20 febbraio 2020
Aggiornato 01:30
Risolta la crisi della Bertone

Bertone passa alla Fiat, ministero sviluppo autorizza cessione

Scajola: «Salvaguardato uno stabilimento storico»

TORINO - Bertone, uno dei nomi più prestigiosi del made in Italy automobilistico, passa alla Fiat. Il ministero dello Sviluppo Economico ha autorizzato oggi i Commissari della Bertone a cedere l'azienda al Gruppo Fiat sulla base del piano industriale valutato positivamente dai Commissari stessi e approvato dal Comitato di Sorveglianza, che rappresenta anche gli interessi dei creditori. Lo comunica il ministero spiegando che l'offerta Fiat «prevede un importo economico superiore a quello delle altre offerte e una prospettiva industriale a lungo termine».

Riassorbiti tutto i 1.137 dipendenti - «La cessione a Fiat - ha dichiarato il ministro Claudio Scajola, - consente di garantire il futuro di uno stabilimento storico dell'industria piemontese. Il piano prevede, infatti, il riassorbimento di tutti i 1.137 dipendenti, che verranno gradualmente reinseriti nelle loro mansioni, e l'integrazione con la Chrysler per la produzione in Italia di alcuni modelli della Casa americana».
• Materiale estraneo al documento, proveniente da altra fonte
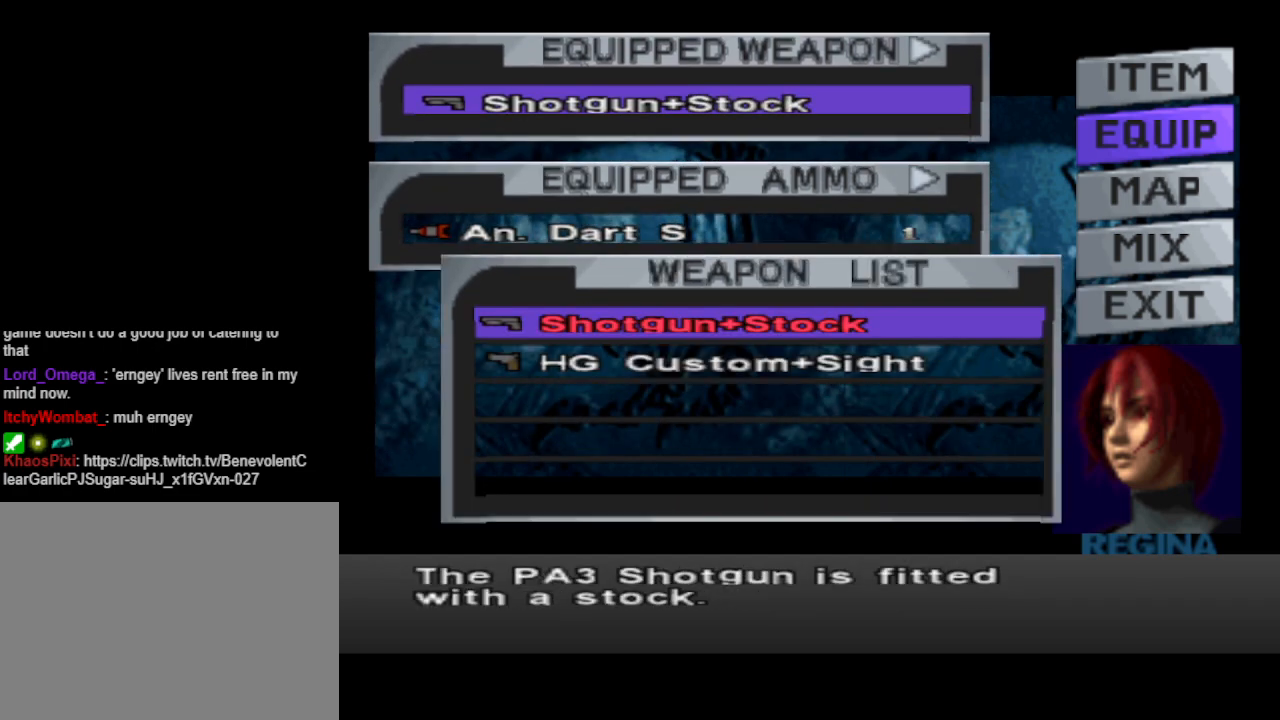
{"buttons": [], "events": [[167, "CIRCLE", "down"], [300, "CIRCLE", "up"], [333, "CIRCLE", "down"], [467, "CIRCLE", "up"]]}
Investimenti per 150 milioni di euro - Fiat «ha inoltre precisato che le risorse che saranno investite nel rilancio della Bertone, pari a circa 150 milioni di euro nei prossimi tre anni, sono aggiuntive rispetto al piano industriale del Gruppo per l'Italia e non andranno, dunque, a deprimere gli investimenti negli altri siti produttivi nazionali», conclude.